* _WRITTEN PROBLEM_
Write out, word for word, the part of the mowing forum thread that opens with the words containing "Sounds like strong" and closes with "journal about it.".

* _SOURCE EXCERPT_
□ □ □ □ □ □ □
I wouldn't advise taking the skid plate of unless you are going to the fairway kit. One thing that becomes an issue with the fairway kit is that anything in the lawn like leaves or especially pine straw tend to get wrapped up in the blades once you remove that plate. It doesn't effect the blades ability to cut correctly, but what it does is prevent the blades from retracting so they are permanently stuck out with the pinestraw wedged around the blade screw. Why does that matter you might be saying? Well it will definitely scalp easier when the blades hit anything because they don't fold back like normal. It probably also contributes to quicker wear on the blades, but that I'm willing to make that trade off. If you've already begun mowing at .8 with the automower just give it time, if it pulls up so grass thats ok, let it pull it up and cut it. Like I mentioned before if on a daily basis you are still seeing this, you haven't let the mower run enough and it needs more time out in the lawn cutting to reset the HOC. How big is your yard and how long is the mower mowing everyday?


----------



## JSC1964 (Apr 19, 2019)

It's mowing about 8 to 10 hours a day. I have about 13,000 sq ft of grass. The yard pretty much getS cut once a day. I am seeing almost no pulling this morning from last nights cutting after new blades. I think at this point the work has been done to adjust to .8 HOC. &#129310; Also I went back to using PGR. I sprayed Saturday. I was using it before the automower but stopped figuring the grass was cut daily anyway but now I think tifway looks better with PGR and it might help the mower. Thanks for all the input.


----------



## HungrySoutherner (May 29, 2018)

JSC1964 said:


> It's mowing about 8 to 10 hours a day. I have about 13,000 sq ft of grass. The yard pretty much getS cut once a day. I am seeing almost no pulling this morning from last nights cutting after new blades. I think at this point the work has been done to adjust to .8 HOC. 🤞 Also I went back to using PGR. I sprayed Saturday. I was using it before the automower but stopped figuring the grass was cut daily anyway but now I think tifway looks better with PGR and it might help the mower. Thanks for all the input.


Sounds like strong plan. I plan to get my yard back on low dose PGR when its all grown back in. Its a slow going process though so it probably won't be until August that I'm doing growth regulator. I look forward to hearing more about how your automower experience is. You should start a lawn journal about it.


----------



## HungrySoutherner (May 29, 2018)

JSC1964 said:


> No, it's not hitting dirt. My yard is pretty level. It's more like it gets ahold of the stems and pulls. It leaves pulled up areas and actually pulls some out. It's getting less and less each day so I'm hoping it stops soon.
□ □ □ □ □ □ □
* _RECORD SET_
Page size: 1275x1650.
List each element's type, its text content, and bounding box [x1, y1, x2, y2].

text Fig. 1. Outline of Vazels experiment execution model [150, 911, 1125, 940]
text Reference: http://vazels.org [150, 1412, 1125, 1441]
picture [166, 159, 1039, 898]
□ □ □ □ □ □ □
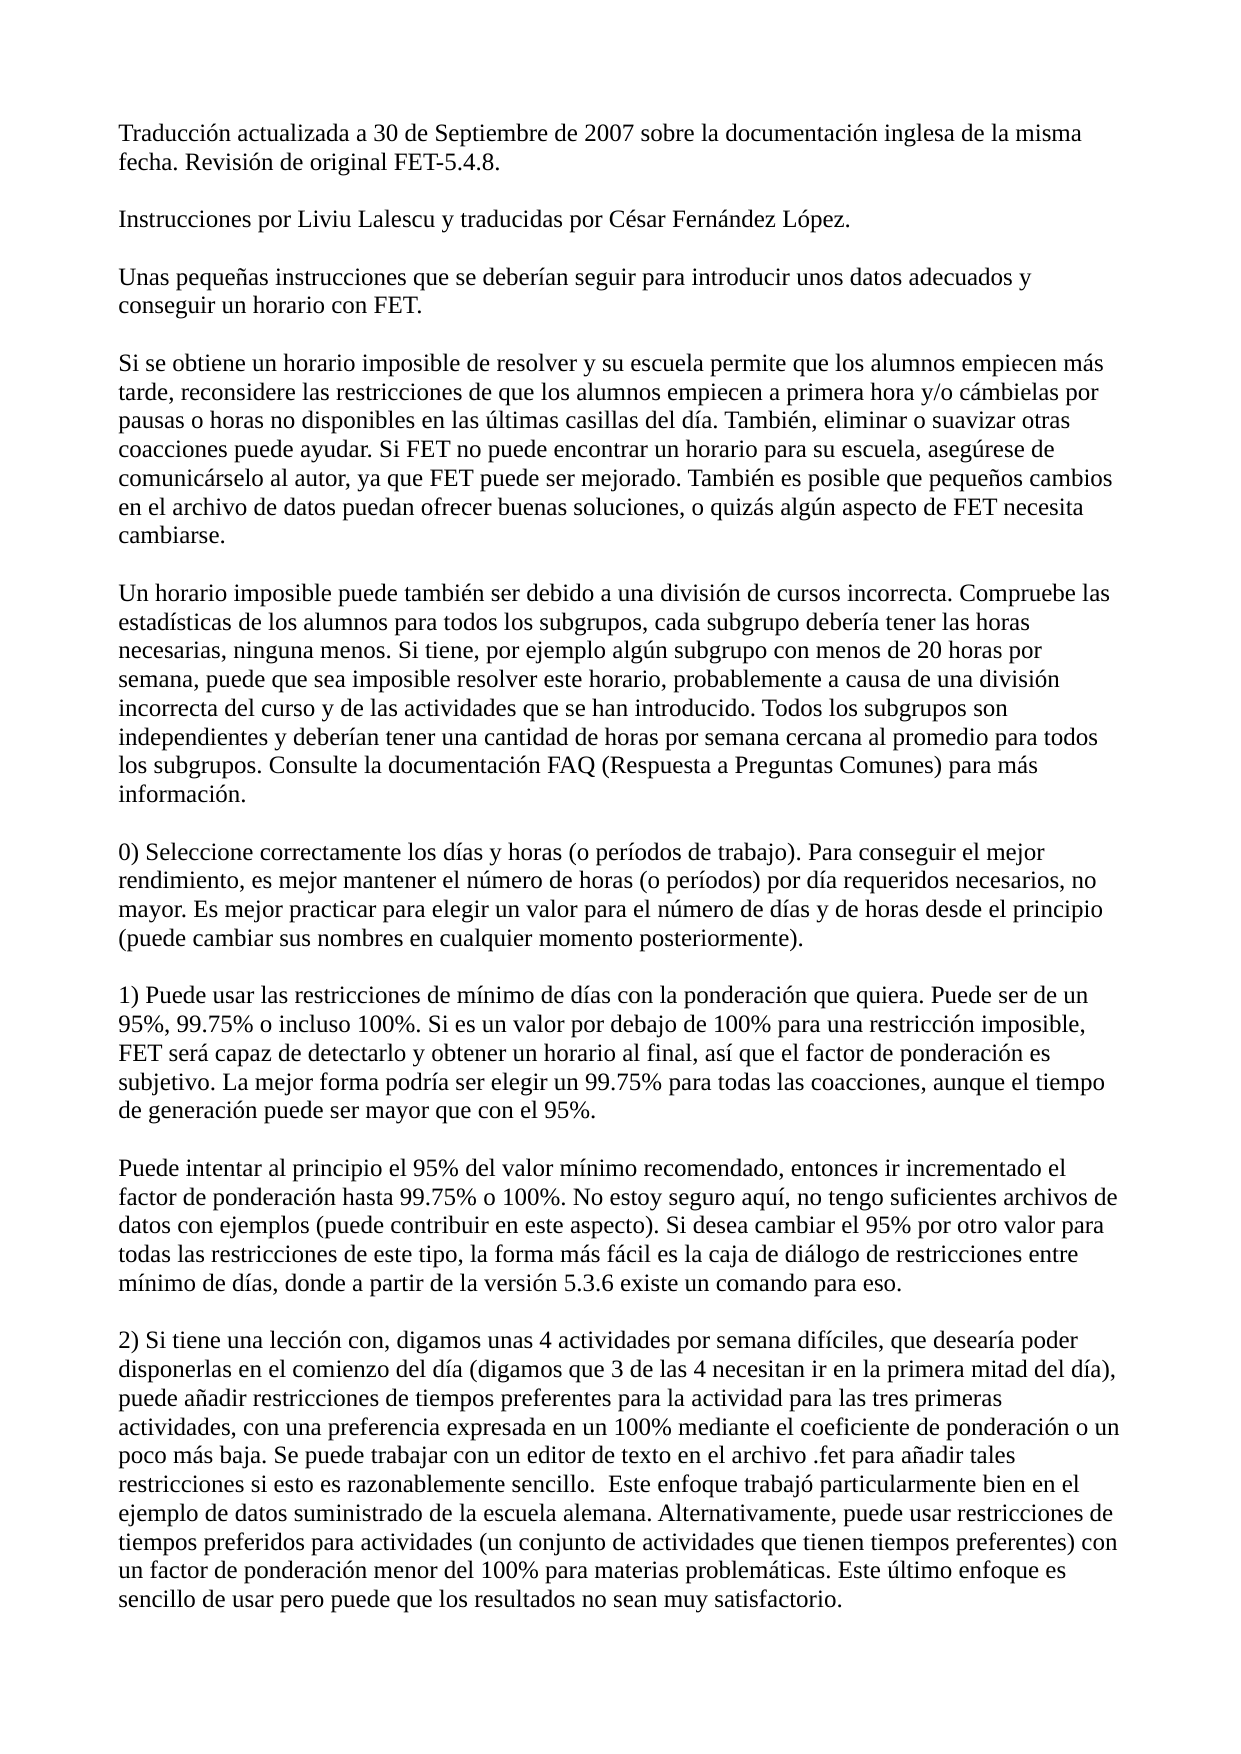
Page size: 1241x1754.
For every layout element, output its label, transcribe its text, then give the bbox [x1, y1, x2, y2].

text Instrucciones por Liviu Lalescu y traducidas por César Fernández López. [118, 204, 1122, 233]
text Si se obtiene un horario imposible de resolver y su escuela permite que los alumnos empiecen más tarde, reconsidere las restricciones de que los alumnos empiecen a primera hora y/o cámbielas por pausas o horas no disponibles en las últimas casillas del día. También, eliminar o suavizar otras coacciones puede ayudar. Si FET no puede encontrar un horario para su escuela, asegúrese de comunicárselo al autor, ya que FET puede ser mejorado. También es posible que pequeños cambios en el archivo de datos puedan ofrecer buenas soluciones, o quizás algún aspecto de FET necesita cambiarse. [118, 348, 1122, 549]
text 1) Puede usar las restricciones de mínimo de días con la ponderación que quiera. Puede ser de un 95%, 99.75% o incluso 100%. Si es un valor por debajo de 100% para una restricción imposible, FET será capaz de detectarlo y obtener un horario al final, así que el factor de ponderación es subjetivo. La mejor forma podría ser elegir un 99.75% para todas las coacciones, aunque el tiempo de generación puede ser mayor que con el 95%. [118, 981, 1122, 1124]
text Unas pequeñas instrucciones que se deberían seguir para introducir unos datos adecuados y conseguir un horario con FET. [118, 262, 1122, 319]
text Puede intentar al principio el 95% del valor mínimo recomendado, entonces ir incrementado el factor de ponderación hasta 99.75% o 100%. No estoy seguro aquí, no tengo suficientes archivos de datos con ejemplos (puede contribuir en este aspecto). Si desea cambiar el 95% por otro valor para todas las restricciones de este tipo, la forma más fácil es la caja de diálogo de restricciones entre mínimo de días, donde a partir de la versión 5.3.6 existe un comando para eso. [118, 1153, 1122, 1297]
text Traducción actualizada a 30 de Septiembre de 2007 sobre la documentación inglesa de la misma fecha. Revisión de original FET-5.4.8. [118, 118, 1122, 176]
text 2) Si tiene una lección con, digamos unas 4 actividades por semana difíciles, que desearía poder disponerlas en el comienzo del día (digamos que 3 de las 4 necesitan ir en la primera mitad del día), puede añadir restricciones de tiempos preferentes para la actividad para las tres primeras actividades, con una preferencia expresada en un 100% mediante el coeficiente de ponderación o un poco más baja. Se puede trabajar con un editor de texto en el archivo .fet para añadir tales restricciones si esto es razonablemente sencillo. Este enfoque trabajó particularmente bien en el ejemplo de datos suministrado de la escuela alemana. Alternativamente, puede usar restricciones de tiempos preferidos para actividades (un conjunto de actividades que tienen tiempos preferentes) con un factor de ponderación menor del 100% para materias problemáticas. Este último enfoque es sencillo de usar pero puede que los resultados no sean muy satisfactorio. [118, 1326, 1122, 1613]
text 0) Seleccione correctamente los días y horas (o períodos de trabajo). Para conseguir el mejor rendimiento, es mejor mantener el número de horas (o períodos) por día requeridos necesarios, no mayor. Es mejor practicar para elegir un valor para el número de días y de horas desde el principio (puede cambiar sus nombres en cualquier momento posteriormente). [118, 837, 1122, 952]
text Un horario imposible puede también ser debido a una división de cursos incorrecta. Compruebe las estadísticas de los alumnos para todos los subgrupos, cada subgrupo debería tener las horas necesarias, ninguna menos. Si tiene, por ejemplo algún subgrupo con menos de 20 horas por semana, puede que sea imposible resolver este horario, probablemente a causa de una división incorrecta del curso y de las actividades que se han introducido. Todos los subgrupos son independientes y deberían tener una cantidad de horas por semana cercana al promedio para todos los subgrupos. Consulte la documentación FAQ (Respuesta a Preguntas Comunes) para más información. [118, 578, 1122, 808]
□ □ □ □ □ □ □
* _ANSWER TO THE EXERCISE_
Sounds like strong plan. I plan to get my yard back on low dose PGR when its all grown back in. Its a slow going process though so it probably won't be until August that I'm doing growth regulator. I look forward to hearing more about how your automower experience is. You should start a lawn journal about it.